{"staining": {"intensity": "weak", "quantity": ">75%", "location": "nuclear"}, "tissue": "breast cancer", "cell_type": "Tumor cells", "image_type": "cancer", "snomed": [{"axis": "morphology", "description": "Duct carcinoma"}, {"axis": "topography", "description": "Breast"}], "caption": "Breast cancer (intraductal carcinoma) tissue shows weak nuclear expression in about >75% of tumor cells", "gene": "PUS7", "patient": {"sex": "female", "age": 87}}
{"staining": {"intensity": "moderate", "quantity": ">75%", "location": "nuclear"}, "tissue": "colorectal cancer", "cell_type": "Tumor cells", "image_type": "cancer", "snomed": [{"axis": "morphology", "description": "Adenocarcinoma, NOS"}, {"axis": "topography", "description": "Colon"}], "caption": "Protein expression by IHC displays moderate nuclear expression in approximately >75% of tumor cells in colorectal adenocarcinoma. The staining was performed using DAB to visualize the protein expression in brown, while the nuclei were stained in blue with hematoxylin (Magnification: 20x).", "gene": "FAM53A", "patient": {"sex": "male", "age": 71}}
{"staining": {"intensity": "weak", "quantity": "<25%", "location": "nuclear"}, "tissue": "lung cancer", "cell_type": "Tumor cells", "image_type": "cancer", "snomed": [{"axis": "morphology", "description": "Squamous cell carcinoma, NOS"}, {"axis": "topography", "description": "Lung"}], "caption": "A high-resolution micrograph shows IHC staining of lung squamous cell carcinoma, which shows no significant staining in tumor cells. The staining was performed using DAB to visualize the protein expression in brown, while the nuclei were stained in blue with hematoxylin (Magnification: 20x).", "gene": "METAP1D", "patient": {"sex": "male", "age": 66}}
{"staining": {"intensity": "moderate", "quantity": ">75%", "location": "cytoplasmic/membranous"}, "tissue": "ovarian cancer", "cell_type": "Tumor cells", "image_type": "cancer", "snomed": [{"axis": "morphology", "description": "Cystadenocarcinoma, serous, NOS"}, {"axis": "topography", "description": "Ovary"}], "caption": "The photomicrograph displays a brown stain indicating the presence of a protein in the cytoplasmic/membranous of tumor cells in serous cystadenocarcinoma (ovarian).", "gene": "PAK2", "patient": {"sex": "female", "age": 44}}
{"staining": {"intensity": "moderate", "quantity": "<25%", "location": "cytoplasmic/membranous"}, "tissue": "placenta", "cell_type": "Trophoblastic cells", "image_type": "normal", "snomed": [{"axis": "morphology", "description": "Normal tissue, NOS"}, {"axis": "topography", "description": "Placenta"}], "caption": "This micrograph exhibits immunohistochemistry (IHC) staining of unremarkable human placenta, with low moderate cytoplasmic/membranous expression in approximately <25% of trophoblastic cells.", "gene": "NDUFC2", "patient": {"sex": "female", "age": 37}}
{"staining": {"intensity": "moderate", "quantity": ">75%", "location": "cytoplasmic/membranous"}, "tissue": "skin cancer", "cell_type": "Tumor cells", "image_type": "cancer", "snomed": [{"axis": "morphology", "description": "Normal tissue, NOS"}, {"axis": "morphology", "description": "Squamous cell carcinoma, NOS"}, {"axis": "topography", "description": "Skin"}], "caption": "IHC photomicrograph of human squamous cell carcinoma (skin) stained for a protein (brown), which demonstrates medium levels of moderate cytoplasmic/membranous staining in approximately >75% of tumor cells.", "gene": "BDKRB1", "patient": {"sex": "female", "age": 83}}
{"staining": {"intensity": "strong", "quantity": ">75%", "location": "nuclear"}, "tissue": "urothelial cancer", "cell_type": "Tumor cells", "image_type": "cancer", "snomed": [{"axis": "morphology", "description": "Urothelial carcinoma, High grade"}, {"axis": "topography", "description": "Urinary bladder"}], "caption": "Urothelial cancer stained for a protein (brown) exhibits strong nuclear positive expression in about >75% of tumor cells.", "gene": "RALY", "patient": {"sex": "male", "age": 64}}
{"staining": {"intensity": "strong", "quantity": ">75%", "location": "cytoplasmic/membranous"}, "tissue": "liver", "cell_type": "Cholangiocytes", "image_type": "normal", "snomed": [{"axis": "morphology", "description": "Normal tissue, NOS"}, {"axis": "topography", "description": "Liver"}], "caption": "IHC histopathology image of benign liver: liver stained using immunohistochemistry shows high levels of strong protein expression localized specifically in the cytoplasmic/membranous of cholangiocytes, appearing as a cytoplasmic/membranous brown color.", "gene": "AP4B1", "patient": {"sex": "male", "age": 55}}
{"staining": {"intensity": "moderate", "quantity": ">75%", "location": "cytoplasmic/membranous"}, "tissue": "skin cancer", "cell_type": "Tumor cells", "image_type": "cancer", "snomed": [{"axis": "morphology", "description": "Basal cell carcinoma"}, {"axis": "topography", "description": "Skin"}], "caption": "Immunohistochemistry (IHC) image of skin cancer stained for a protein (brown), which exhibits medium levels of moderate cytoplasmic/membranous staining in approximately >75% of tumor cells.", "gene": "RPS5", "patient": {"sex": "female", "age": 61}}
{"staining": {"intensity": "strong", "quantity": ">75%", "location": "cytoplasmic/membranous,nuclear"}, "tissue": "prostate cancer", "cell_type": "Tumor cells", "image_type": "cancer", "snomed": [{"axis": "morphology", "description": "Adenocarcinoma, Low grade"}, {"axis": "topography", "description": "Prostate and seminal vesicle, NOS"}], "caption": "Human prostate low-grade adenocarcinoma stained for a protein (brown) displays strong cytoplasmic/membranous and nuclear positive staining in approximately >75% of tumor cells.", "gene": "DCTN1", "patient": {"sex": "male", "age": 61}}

* * *

:: Assignment ::
Transcribe the whole listing word for word.

:: Output of the exercise ::
{"staining": {"intensity": "weak", "quantity": ">75%", "location": "nuclear"}, "tissue": "breast cancer", "cell_type": "Tumor cells", "image_type": "cancer", "snomed": [{"axis": "morphology", "description": "Duct carcinoma"}, {"axis": "topography", "description": "Breast"}], "caption": "Breast cancer (intraductal carcinoma) tissue shows weak nuclear expression in about >75% of tumor cells", "gene": "PUS7", "patient": {"sex": "female", "age": 87}}
{"staining": {"intensity": "moderate", "quantity": ">75%", "location": "nuclear"}, "tissue": "colorectal cancer", "cell_type": "Tumor cells", "image_type": "cancer", "snomed": [{"axis": "morphology", "description": "Adenocarcinoma, NOS"}, {"axis": "topography", "description": "Colon"}], "caption": "Protein expression by IHC displays moderate nuclear expression in approximately >75% of tumor cells in colorectal adenocarcinoma. The staining was performed using DAB to visualize the protein expression in brown, while the nuclei were stained in blue with hematoxylin (Magnification: 20x).", "gene": "FAM53A", "patient": {"sex": "male", "age": 71}}
{"staining": {"intensity": "weak", "quantity": "<25%", "location": "nuclear"}, "tissue": "lung cancer", "cell_type": "Tumor cells", "image_type": "cancer", "snomed": [{"axis": "morphology", "description": "Squamous cell carcinoma, NOS"}, {"axis": "topography", "description": "Lung"}], "caption": "A high-resolution micrograph shows IHC staining of lung squamous cell carcinoma, which shows no significant staining in tumor cells. The staining was performed using DAB to visualize the protein expression in brown, while the nuclei were stained in blue with hematoxylin (Magnification: 20x).", "gene": "METAP1D", "patient": {"sex": "male", "age": 66}}
{"staining": {"intensity": "moderate", "quantity": ">75%", "location": "cytoplasmic/membranous"}, "tissue": "ovarian cancer", "cell_type": "Tumor cells", "image_type": "cancer", "snomed": [{"axis": "morphology", "description": "Cystadenocarcinoma, serous, NOS"}, {"axis": "topography", "description": "Ovary"}], "caption": "The photomicrograph displays a brown stain indicating the presence of a protein in the cytoplasmic/membranous of tumor cells in serous cystadenocarcinoma (ovarian).", "gene": "PAK2", "patient": {"sex": "female", "age": 44}}
{"staining": {"intensity": "moderate", "quantity": "<25%", "location": "cytoplasmic/membranous"}, "tissue": "placenta", "cell_type": "Trophoblastic cells", "image_type": "normal", "snomed": [{"axis": "morphology", "description": "Normal tissue, NOS"}, {"axis": "topography", "description": "Placenta"}], "caption": "This micrograph exhibits immunohistochemistry (IHC) staining of unremarkable human placenta, with low moderate cytoplasmic/membranous expression in approximately <25% of trophoblastic cells.", "gene": "NDUFC2", "patient": {"sex": "female", "age": 37}}
{"staining": {"intensity": "moderate", "quantity": ">75%", "location": "cytoplasmic/membranous"}, "tissue": "skin cancer", "cell_type": "Tumor cells", "image_type": "cancer", "snomed": [{"axis": "morphology", "description": "Normal tissue, NOS"}, {"axis": "morphology", "description": "Squamous cell carcinoma, NOS"}, {"axis": "topography", "description": "Skin"}], "caption": "IHC photomicrograph of human squamous cell carcinoma (skin) stained for a protein (brown), which demonstrates medium levels of moderate cytoplasmic/membranous staining in approximately >75% of tumor cells.", "gene": "BDKRB1", "patient": {"sex": "female", "age": 83}}
{"staining": {"intensity": "strong", "quantity": ">75%", "location": "nuclear"}, "tissue": "urothelial cancer", "cell_type": "Tumor cells", "image_type": "cancer", "snomed": [{"axis": "morphology", "description": "Urothelial carcinoma, High grade"}, {"axis": "topography", "description": "Urinary bladder"}], "caption": "Urothelial cancer stained for a protein (brown) exhibits strong nuclear positive expression in about >75% of tumor cells.", "gene": "RALY", "patient": {"sex": "male", "age": 64}}
{"staining": {"intensity": "strong", "quantity": ">75%", "location": "cytoplasmic/membranous"}, "tissue": "liver", "cell_type": "Cholangiocytes", "image_type": "normal", "snomed": [{"axis": "morphology", "description": "Normal tissue, NOS"}, {"axis": "topography", "description": "Liver"}], "caption": "IHC histopathology image of benign liver: liver stained using immunohistochemistry shows high levels of strong protein expression localized specifically in the cytoplasmic/membranous of cholangiocytes, appearing as a cytoplasmic/membranous brown color.", "gene": "AP4B1", "patient": {"sex": "male", "age": 55}}
{"staining": {"intensity": "moderate", "quantity": ">75%", "location": "cytoplasmic/membranous"}, "tissue": "skin cancer", "cell_type": "Tumor cells", "image_type": "cancer", "snomed": [{"axis": "morphology", "description": "Basal cell carcinoma"}, {"axis": "topography", "description": "Skin"}], "caption": "Immunohistochemistry (IHC) image of skin cancer stained for a protein (brown), which exhibits medium levels of moderate cytoplasmic/membranous staining in approximately >75% of tumor cells.", "gene": "RPS5", "patient": {"sex": "female", "age": 61}}
{"staining": {"intensity": "strong", "quantity": ">75%", "location": "cytoplasmic/membranous,nuclear"}, "tissue": "prostate cancer", "cell_type": "Tumor cells", "image_type": "cancer", "snomed": [{"axis": "morphology", "description": "Adenocarcinoma, Low grade"}, {"axis": "topography", "description": "Prostate and seminal vesicle, NOS"}], "caption": "Human prostate low-grade adenocarcinoma stained for a protein (brown) displays strong cytoplasmic/membranous and nuclear positive staining in approximately >75% of tumor cells.", "gene": "DCTN1", "patient": {"sex": "male", "age": 61}}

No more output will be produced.